__To do__
Since only a count is wanted, work out how many lines in the material below contain the word "металлический" and return that number.

────────

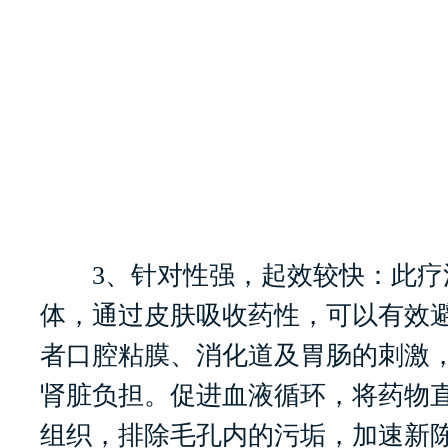
3、针对性强，起效较快：此疗
体，通过皮肤吸收药性，可以有效
者口腔粘膜、消化道及胃肠的刺激
肾脏负担。促进血液循环，将药物
组织，排除毛孔内的污垢，加速新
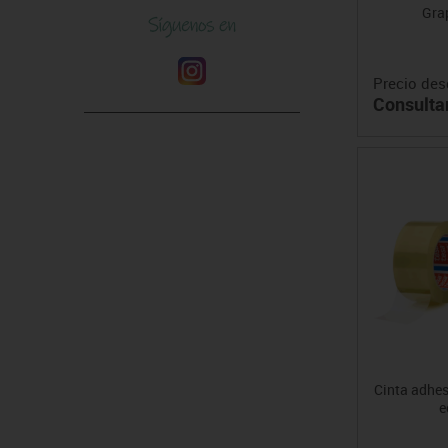
Gra
Precio des
Consulta
Cinta adhes
e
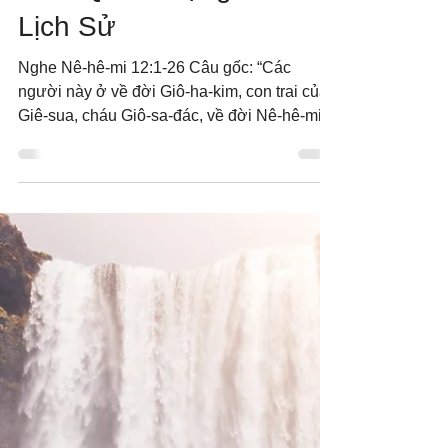
16 thg 7, 2018
Tầm Quan Trọng Của
Lịch Sử
Nghe Nê-hê-mi 12:1-26 Câu gốc: “Các
người này ở về đời Giô-ha-kim, con trai của
Giê-sua, cháu Giô-sa-đác, về đời Nê-hê-mi,
quan tổng...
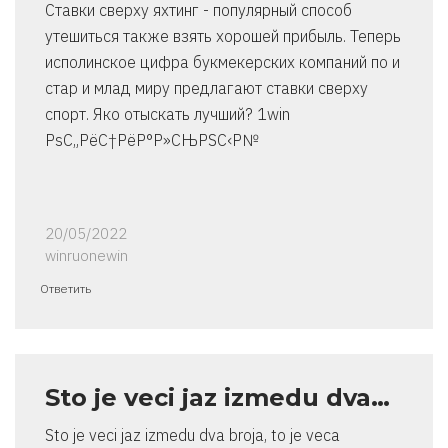
Ставки сверху яхтинг - популярный способ
утешиться также взять хорошей прибыль. Теперь
исполинское цифра букмекерских компаний по и
стар и млад миру предлагают ставки сверху
спорт. Яко отыскать лучший? 1win
РѕС„РёС†РёР°Р»СЊРЅС‹Р№
20/05/2022
winruonewin
Ответить
Sto je veci jaz izmedu dva…
Sto je veci jaz izmedu dva broja, to je veca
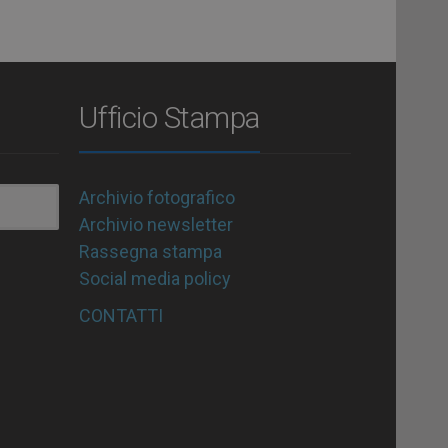
Ufficio Stampa
Archivio fotografico
Archivio newsletter
Rassegna stampa
Social media policy
CONTATTI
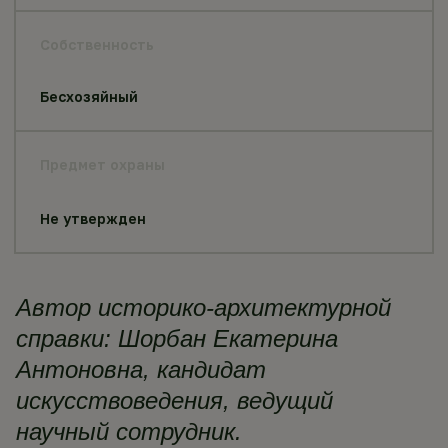
Собственность
Бесхозяйный
Предмет охраны
Не утвержден
Автор историко-архитектурной
справки:
Шорбан Екатерина
Антоновна, кандидат
искусствоведения, ведущий
научный сотрудник.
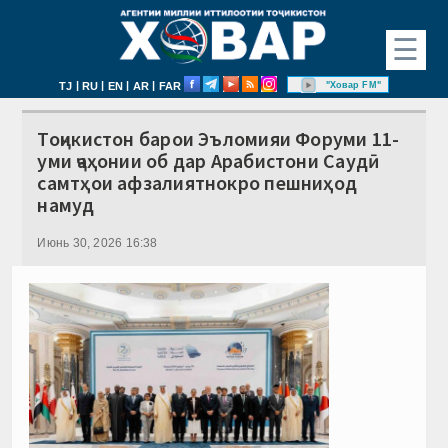
☰
|
|
|
|
"Ховар FM"
TJ
RU
EN
AR
FAR
Тоҷикистон барои Эъломияи Форуми 11-
уми ҷаҳонии об дар Арабистони Саудӣ
самтҳои афзалиятнокро пешниҳод
намуд
Июнь 30, 2026 16:38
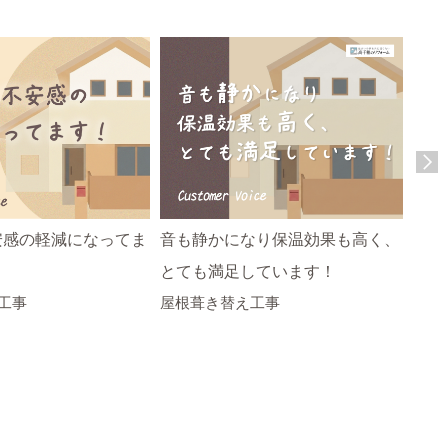
安感の軽減になってま
音も静かになり保温効果も高く、
耐久
とても満足しています！
目も
工事
屋根葺き替え工事
屋根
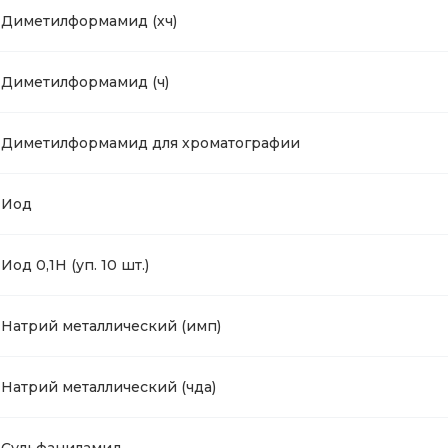
Диметилформамид (хч)
Диметилформамид (ч)
Диметилформамид для хроматографии
Иод
Иод 0,1Н (уп. 10 шт.)
Натрий металлический (имп)
Натрий металлический (чда)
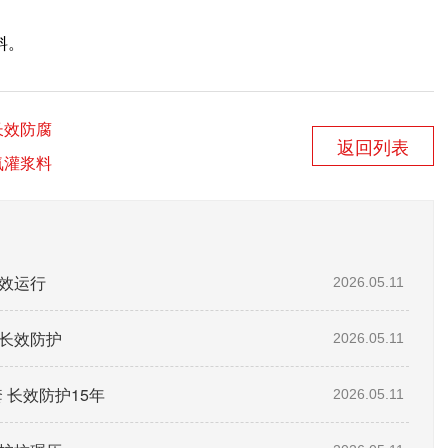
料。
长效防腐
返回列表
氧灌浆料
高效运行
2026.05.11
长效防护
2026.05.11
 长效防护15年
2026.05.11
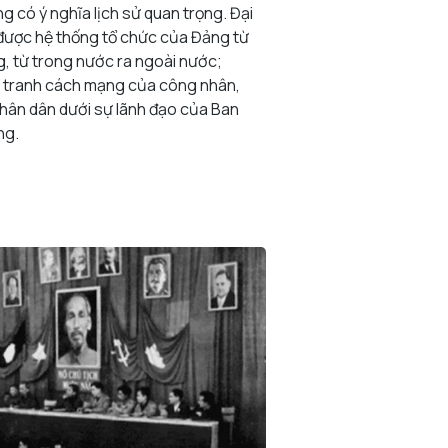
ng có ý nghĩa lịch sử quan trọng. Đại
 được hệ thống tổ chức của Đảng từ
, từ trong nước ra ngoài nước;
 tranh cách mạng của công nhân,
nhân dân dưới sự lãnh đạo của Ban
ng.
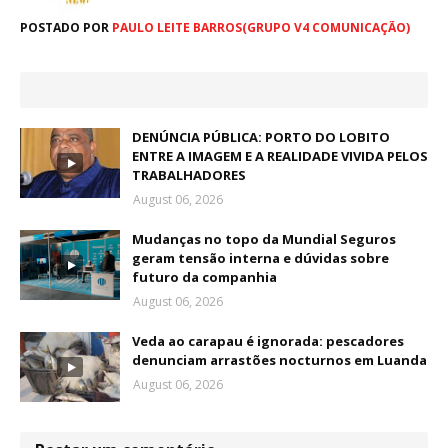
POSTADO POR
PAULO LEITE BARROS(GRUPO V4 COMUNICAÇÃO)
DENÚNCIA PÚBLICA: PORTO DO LOBITO
ENTRE A IMAGEM E A REALIDADE VIVIDA PELOS
TRABALHADORES
August 06, 2026
Mudanças no topo da Mundial Seguros
geram tensão interna e dúvidas sobre
futuro da companhia
August 06, 2026
Veda ao carapau é ignorada: pescadores
denunciam arrastões nocturnos em Luanda
August 06, 2026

────────

__Finished task__
2